→ **Direction**: Copy all of these rows, swapping every "pose" for "view" and leaving everything else unchanged.

··· Exercise inputs ···

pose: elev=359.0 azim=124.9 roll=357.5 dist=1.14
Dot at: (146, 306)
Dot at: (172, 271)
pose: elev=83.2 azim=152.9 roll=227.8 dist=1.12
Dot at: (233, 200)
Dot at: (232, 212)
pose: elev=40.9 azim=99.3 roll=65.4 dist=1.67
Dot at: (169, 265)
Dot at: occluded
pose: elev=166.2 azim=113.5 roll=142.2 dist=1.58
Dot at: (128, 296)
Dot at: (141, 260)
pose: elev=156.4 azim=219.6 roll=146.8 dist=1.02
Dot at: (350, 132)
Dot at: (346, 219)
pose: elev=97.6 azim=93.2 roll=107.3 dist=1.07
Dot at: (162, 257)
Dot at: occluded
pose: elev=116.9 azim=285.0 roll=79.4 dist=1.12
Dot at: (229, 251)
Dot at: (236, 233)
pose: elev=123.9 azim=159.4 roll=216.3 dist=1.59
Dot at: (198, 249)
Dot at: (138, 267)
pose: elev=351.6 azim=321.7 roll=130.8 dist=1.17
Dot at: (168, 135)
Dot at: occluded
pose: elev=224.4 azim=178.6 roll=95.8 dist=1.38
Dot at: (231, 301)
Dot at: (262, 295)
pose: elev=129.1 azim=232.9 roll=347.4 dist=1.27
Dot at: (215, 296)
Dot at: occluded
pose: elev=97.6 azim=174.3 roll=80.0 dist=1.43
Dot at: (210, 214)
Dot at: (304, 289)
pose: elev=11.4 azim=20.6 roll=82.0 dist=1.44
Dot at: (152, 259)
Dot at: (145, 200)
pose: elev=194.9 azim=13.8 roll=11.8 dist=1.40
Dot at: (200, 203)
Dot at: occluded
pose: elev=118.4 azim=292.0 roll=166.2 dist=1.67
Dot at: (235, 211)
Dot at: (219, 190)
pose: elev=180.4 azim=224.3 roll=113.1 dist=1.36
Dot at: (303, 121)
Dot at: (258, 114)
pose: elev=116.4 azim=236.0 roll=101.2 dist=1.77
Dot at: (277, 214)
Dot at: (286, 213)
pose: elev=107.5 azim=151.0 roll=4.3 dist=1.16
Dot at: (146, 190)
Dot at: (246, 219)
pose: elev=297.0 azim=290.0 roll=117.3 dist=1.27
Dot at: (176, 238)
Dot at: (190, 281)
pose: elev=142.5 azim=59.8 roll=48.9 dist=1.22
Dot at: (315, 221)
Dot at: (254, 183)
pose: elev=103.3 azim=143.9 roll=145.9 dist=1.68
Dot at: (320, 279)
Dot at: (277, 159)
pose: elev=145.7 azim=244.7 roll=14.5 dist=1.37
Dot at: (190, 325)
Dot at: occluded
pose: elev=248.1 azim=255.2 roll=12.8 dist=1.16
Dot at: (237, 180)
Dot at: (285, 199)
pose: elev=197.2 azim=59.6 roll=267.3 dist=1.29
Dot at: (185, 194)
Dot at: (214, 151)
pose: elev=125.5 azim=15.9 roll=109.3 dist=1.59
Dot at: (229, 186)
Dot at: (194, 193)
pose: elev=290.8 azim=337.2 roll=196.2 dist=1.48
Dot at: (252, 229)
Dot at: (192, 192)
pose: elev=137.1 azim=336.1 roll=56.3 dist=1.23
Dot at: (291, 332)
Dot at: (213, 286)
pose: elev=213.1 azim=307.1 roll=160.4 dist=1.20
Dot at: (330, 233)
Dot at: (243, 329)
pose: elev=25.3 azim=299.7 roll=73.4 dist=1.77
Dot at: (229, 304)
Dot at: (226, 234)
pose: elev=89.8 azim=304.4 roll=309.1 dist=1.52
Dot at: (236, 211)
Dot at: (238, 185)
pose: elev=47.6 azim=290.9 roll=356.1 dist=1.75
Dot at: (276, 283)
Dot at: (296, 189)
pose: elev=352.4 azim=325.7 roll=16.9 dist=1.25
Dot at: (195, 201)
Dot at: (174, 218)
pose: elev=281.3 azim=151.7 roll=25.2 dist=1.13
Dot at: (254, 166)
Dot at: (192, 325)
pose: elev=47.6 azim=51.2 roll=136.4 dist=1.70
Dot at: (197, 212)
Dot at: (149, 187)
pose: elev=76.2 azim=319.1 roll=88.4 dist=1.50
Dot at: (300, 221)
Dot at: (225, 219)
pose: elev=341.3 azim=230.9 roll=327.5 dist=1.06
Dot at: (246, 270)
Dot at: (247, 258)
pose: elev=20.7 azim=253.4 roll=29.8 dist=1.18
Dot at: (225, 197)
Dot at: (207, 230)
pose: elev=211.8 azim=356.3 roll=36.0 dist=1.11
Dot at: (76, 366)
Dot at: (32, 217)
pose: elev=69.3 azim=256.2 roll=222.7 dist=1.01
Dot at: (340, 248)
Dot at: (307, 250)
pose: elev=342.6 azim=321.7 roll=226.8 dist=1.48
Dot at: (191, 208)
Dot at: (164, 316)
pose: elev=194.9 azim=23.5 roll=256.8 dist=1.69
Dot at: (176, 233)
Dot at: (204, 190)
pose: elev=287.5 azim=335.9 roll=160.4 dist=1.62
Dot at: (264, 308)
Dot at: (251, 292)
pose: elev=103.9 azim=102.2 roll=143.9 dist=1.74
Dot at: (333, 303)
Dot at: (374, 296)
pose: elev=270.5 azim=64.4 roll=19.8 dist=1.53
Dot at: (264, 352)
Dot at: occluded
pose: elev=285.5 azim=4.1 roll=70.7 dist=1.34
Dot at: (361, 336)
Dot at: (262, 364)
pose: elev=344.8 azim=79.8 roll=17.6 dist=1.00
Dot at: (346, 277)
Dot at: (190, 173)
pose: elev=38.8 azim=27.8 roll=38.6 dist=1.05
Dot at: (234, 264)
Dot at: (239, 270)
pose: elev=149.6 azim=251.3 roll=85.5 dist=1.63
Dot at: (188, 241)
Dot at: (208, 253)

···

→ **Task solution**:
view: elev=359.0 azim=124.9 roll=357.5 dist=1.14
Dot at: (146, 306)
Dot at: (172, 271)
view: elev=83.2 azim=152.9 roll=227.8 dist=1.12
Dot at: (233, 200)
Dot at: (232, 212)
view: elev=40.9 azim=99.3 roll=65.4 dist=1.67
Dot at: (169, 265)
Dot at: occluded
view: elev=166.2 azim=113.5 roll=142.2 dist=1.58
Dot at: (128, 296)
Dot at: (141, 260)
view: elev=156.4 azim=219.6 roll=146.8 dist=1.02
Dot at: (350, 132)
Dot at: (346, 219)
view: elev=97.6 azim=93.2 roll=107.3 dist=1.07
Dot at: (162, 257)
Dot at: occluded
view: elev=116.9 azim=285.0 roll=79.4 dist=1.12
Dot at: (229, 251)
Dot at: (236, 233)
view: elev=123.9 azim=159.4 roll=216.3 dist=1.59
Dot at: (198, 249)
Dot at: (138, 267)
view: elev=351.6 azim=321.7 roll=130.8 dist=1.17
Dot at: (168, 135)
Dot at: occluded
view: elev=224.4 azim=178.6 roll=95.8 dist=1.38
Dot at: (231, 301)
Dot at: (262, 295)
view: elev=129.1 azim=232.9 roll=347.4 dist=1.27
Dot at: (215, 296)
Dot at: occluded
view: elev=97.6 azim=174.3 roll=80.0 dist=1.43
Dot at: (210, 214)
Dot at: (304, 289)
view: elev=11.4 azim=20.6 roll=82.0 dist=1.44
Dot at: (152, 259)
Dot at: (145, 200)
view: elev=194.9 azim=13.8 roll=11.8 dist=1.40
Dot at: (200, 203)
Dot at: occluded
view: elev=118.4 azim=292.0 roll=166.2 dist=1.67
Dot at: (235, 211)
Dot at: (219, 190)
view: elev=180.4 azim=224.3 roll=113.1 dist=1.36
Dot at: (303, 121)
Dot at: (258, 114)
view: elev=116.4 azim=236.0 roll=101.2 dist=1.77
Dot at: (277, 214)
Dot at: (286, 213)
view: elev=107.5 azim=151.0 roll=4.3 dist=1.16
Dot at: (146, 190)
Dot at: (246, 219)
view: elev=297.0 azim=290.0 roll=117.3 dist=1.27
Dot at: (176, 238)
Dot at: (190, 281)
view: elev=142.5 azim=59.8 roll=48.9 dist=1.22
Dot at: (315, 221)
Dot at: (254, 183)
view: elev=103.3 azim=143.9 roll=145.9 dist=1.68
Dot at: (320, 279)
Dot at: (277, 159)
view: elev=145.7 azim=244.7 roll=14.5 dist=1.37
Dot at: (190, 325)
Dot at: occluded
view: elev=248.1 azim=255.2 roll=12.8 dist=1.16
Dot at: (237, 180)
Dot at: (285, 199)
view: elev=197.2 azim=59.6 roll=267.3 dist=1.29
Dot at: (185, 194)
Dot at: (214, 151)
view: elev=125.5 azim=15.9 roll=109.3 dist=1.59
Dot at: (229, 186)
Dot at: (194, 193)
view: elev=290.8 azim=337.2 roll=196.2 dist=1.48
Dot at: (252, 229)
Dot at: (192, 192)
view: elev=137.1 azim=336.1 roll=56.3 dist=1.23
Dot at: (291, 332)
Dot at: (213, 286)
view: elev=213.1 azim=307.1 roll=160.4 dist=1.20
Dot at: (330, 233)
Dot at: (243, 329)
view: elev=25.3 azim=299.7 roll=73.4 dist=1.77
Dot at: (229, 304)
Dot at: (226, 234)
view: elev=89.8 azim=304.4 roll=309.1 dist=1.52
Dot at: (236, 211)
Dot at: (238, 185)
view: elev=47.6 azim=290.9 roll=356.1 dist=1.75
Dot at: (276, 283)
Dot at: (296, 189)
view: elev=352.4 azim=325.7 roll=16.9 dist=1.25
Dot at: (195, 201)
Dot at: (174, 218)
view: elev=281.3 azim=151.7 roll=25.2 dist=1.13
Dot at: (254, 166)
Dot at: (192, 325)
view: elev=47.6 azim=51.2 roll=136.4 dist=1.70
Dot at: (197, 212)
Dot at: (149, 187)
view: elev=76.2 azim=319.1 roll=88.4 dist=1.50
Dot at: (300, 221)
Dot at: (225, 219)
view: elev=341.3 azim=230.9 roll=327.5 dist=1.06
Dot at: (246, 270)
Dot at: (247, 258)
view: elev=20.7 azim=253.4 roll=29.8 dist=1.18
Dot at: (225, 197)
Dot at: (207, 230)
view: elev=211.8 azim=356.3 roll=36.0 dist=1.11
Dot at: (76, 366)
Dot at: (32, 217)
view: elev=69.3 azim=256.2 roll=222.7 dist=1.01
Dot at: (340, 248)
Dot at: (307, 250)
view: elev=342.6 azim=321.7 roll=226.8 dist=1.48
Dot at: (191, 208)
Dot at: (164, 316)
view: elev=194.9 azim=23.5 roll=256.8 dist=1.69
Dot at: (176, 233)
Dot at: (204, 190)
view: elev=287.5 azim=335.9 roll=160.4 dist=1.62
Dot at: (264, 308)
Dot at: (251, 292)
view: elev=103.9 azim=102.2 roll=143.9 dist=1.74
Dot at: (333, 303)
Dot at: (374, 296)
view: elev=270.5 azim=64.4 roll=19.8 dist=1.53
Dot at: (264, 352)
Dot at: occluded
view: elev=285.5 azim=4.1 roll=70.7 dist=1.34
Dot at: (361, 336)
Dot at: (262, 364)
view: elev=344.8 azim=79.8 roll=17.6 dist=1.00
Dot at: (346, 277)
Dot at: (190, 173)
view: elev=38.8 azim=27.8 roll=38.6 dist=1.05
Dot at: (234, 264)
Dot at: (239, 270)
view: elev=149.6 azim=251.3 roll=85.5 dist=1.63
Dot at: (188, 241)
Dot at: (208, 253)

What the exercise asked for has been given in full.